*EXERCISE:* Please write out exactly the lines from the one with "Identify the document" through the end of the data below, both ends included, and omit any pictures.

*DATA FOR THIS TASK:*
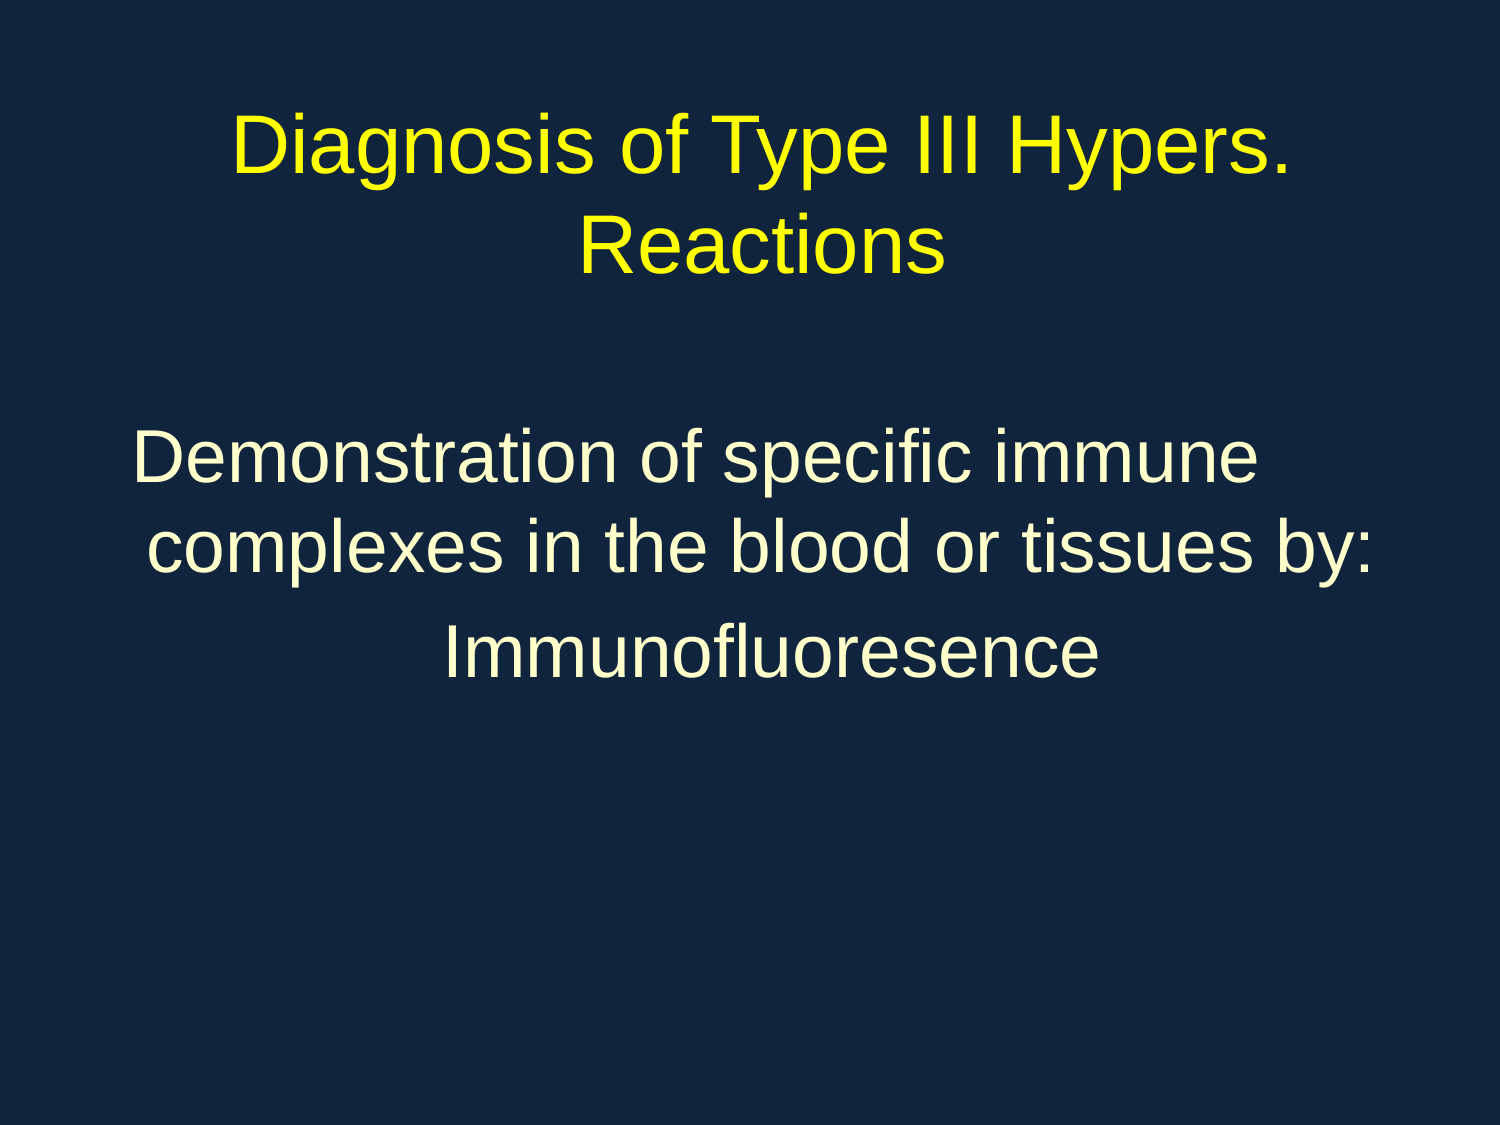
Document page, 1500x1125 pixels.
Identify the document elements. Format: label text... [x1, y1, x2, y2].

list Demonstration of specific immune complexes in the blood or tissues by: Immunofluoresence [75, 399, 1425, 900]
title Diagnosis of Type III Hypers. Reactions [87, 75, 1438, 305]
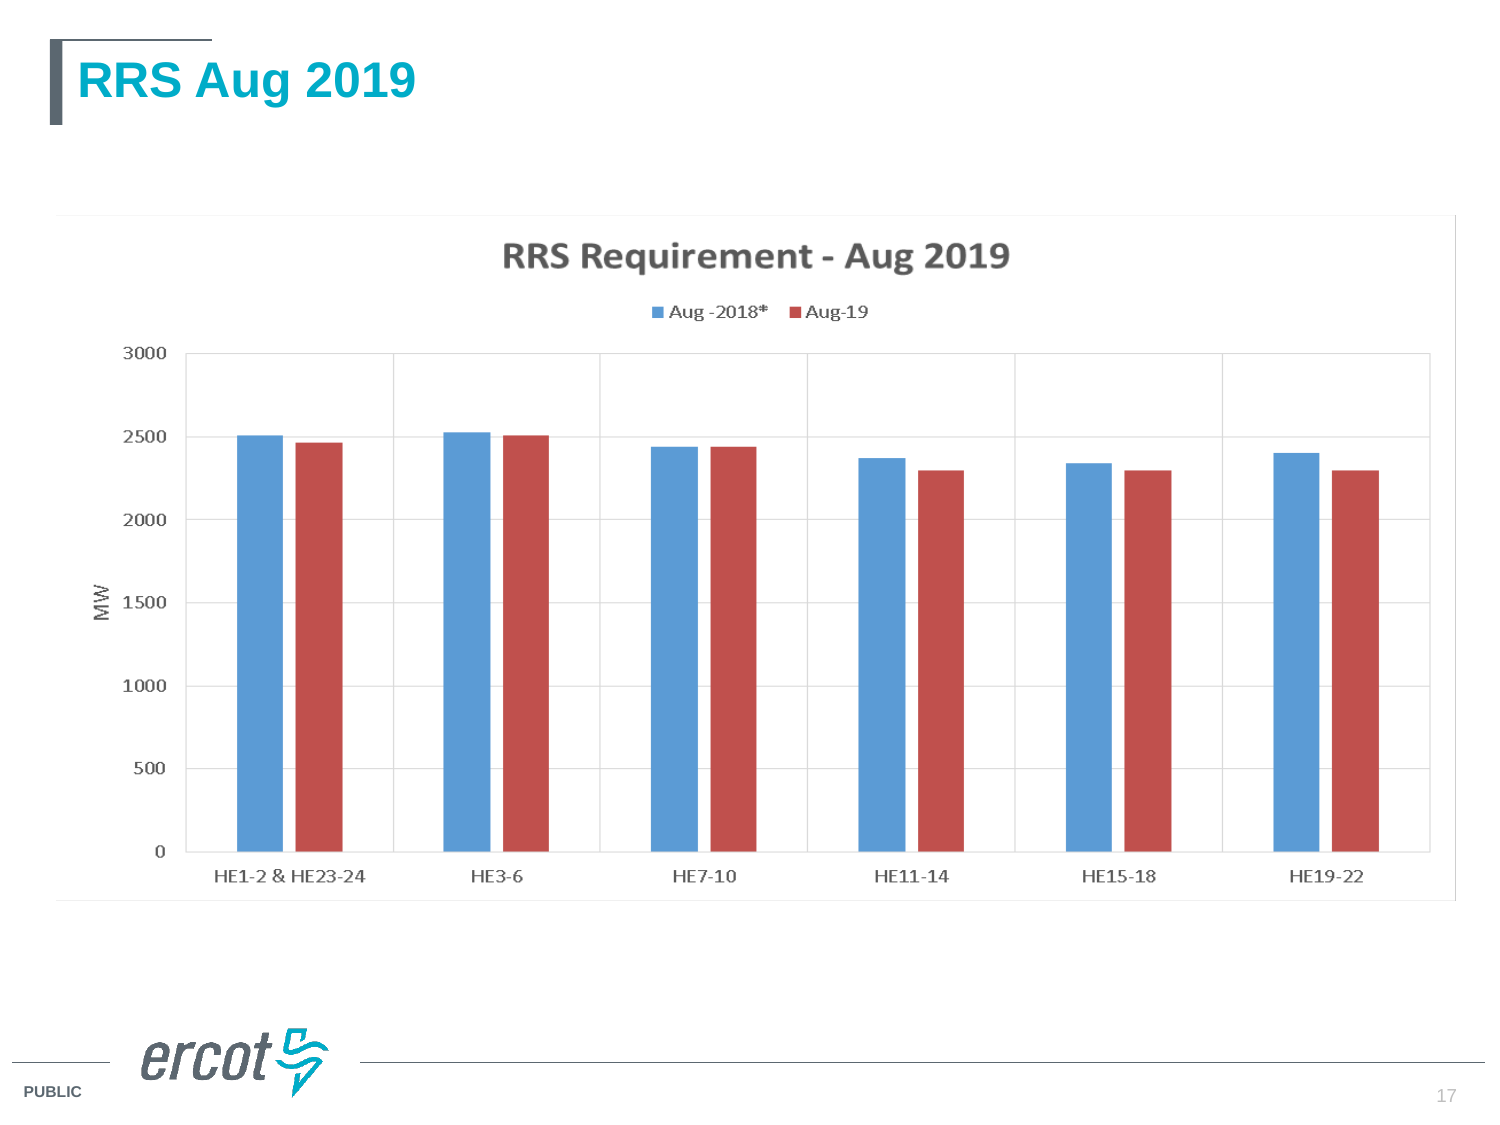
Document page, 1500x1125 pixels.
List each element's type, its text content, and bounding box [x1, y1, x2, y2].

picture [56, 214, 1457, 903]
title RRS Aug 2019 [62, 39, 1450, 125]
picture [137, 1024, 332, 1100]
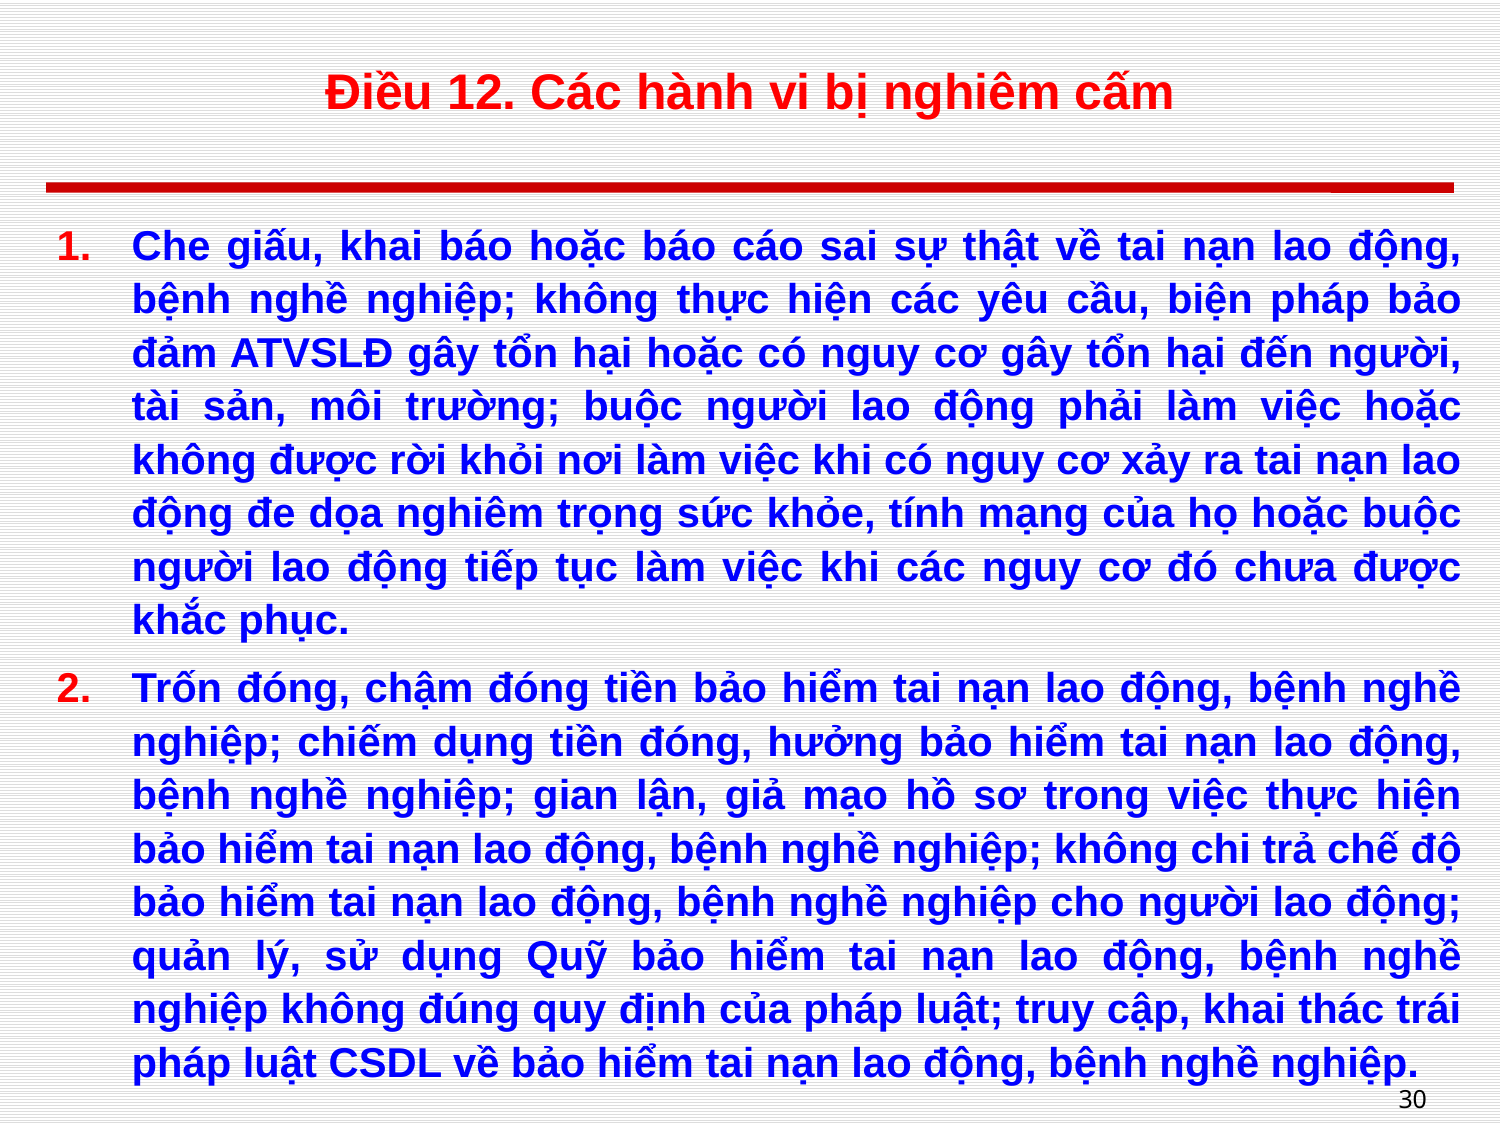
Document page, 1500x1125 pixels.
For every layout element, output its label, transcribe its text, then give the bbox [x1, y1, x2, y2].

*TASK RESULT:*
Identify the document elements. Format: label text... [x1, y1, x2, y2].

list Demonstration of specific immune complexes in the blood or tissues by: Immunofluoresence [75, 399, 1425, 900]
title Diagnosis of Type III Hypers. Reactions [87, 75, 1438, 305]
Document page, 1500x1125 pixels.
List each element's type, its text content, and bounding box [x1, y1, x2, y2].

picture [56, 214, 1457, 903]
title RRS Aug 2019 [62, 39, 1450, 125]
picture [137, 1024, 332, 1100]
Document page, 1500x1125 pixels.
For every layout element, output its label, transcribe its text, then give the bbox [x1, y1, x2, y2].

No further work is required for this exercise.